One of the sources of platinum that I have yet to see discussed is platinum spark plugs. Could be they've been mentioned, and I haven't read the post. Early on I managed to corner such plugs from aircraft. The center electrode varied from maker to maker, but there was a rod that weighed roughly a grain in each plug, plus the ground electrode, which also varied from maker to maker. Plugs were an excellent source of platinum. Harvesting the values, for me, was simple, and it helped provide a needed resource for the stock pot. Scrap steel. Being a machinist, I parted the ground electrodes off, leaving a generous amount of material to insure total platinum recovery. The steel goes into solution, leaving behind the values, which were then gathered, dried and later processed in my tilting furnace for recovery. 

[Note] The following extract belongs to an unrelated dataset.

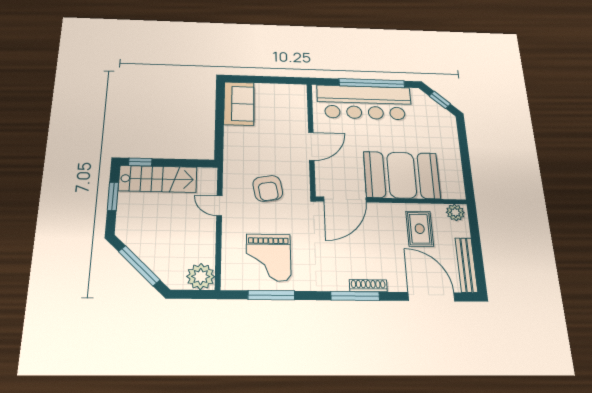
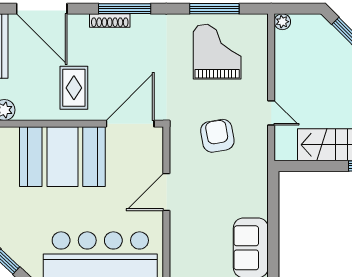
rug: (420, 229) -> (74, 88), moved
plant: (201, 277) -> (282, 22), width x0.53, depth x0.53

I also processed the odd bit of lab ware that might come along. I offered an exchange of pt group metals for gold to my customers so when they had a reasonable amount, they got value in return, but in a form that was useable to them. . 

Harold


----------



## Harold_V (Apr 24, 2007)

goldsilverpro said:


> You were a wise man, Harold, for shooting all those photos. I regret not having done the same.



The photo posted was shot for the post. Where I showed good sense was saving the samples those many years ago. I realized that it was a part of my history. I have few accomplishments in my many years, for I'm nothing more than a common man without an education. I felt that my accomplishment in learning to refine, and ending up with a viable business that was never planned, was noteworthy, at least to myself. 

I also was constantly fascinated by the processes involved, and can safely say I still am----although I no longer apply any of them. Having the samples on hand is a wonderful way to review my history, and to keep my mind sharp in the ways of refining. I often recall exactly how or why the sample in question came to be. 

I have many more samples that I will display in good time. Palladium, various gold samples, including placer and nuggets. Ores, showing gold clearly, and even some huge silver crystals. The odd large crystal grows in a silver cell, but a friend, now deceased, went out of his way to grow silver crystals. I have one that weighs about two troy ounces. 

The refining game, for those of us that are filled with curiosity, is an endless source of amusement and amazement. 

Harold


----------



## Fever (Apr 24, 2007)

Harold_V said:


> Fever said:
> 
> 
> > Very nice stuff Harold!
> ...



Spark plugs, in addition to automobile oxygen sensors, are definitely two easily acquired sources for Pt. You had an awesome method for recovery, Harold! Killed two birds with one stone.

Another good source for Pt is in multi gas meter sensors. I work in the marine oil spill cleanup business, so I save all of the scrap gas sensors that we routinely retire for new ones. Not quite sure how to disassemble them properly yet for the Pt, but I'm working on it. For now, they are happy in my 5 gallon bucket awaiting attention  

Fever


----------



## Tambabyg (May 1, 2017)

Do you have a business that includes the ability to get platinum and extract it from spark plugs? I have roughly 2000 of them and I do not know ho to get the platinum out. Any advice or help would be greatly appreciated. 

Thank you
Tambabyg


----------



## kjavanb123 (Jun 25, 2017)

Tambabyg said:


> Do you have a business that includes the ability to get platinum and extract it from spark plugs? I have roughly 2000 of them and I do not know ho to get the platinum out. Any advice or help would be greatly appreciated.
> 
> Thank you
> Tambabyg


Hi

Do you still have these? Where are you located?


----------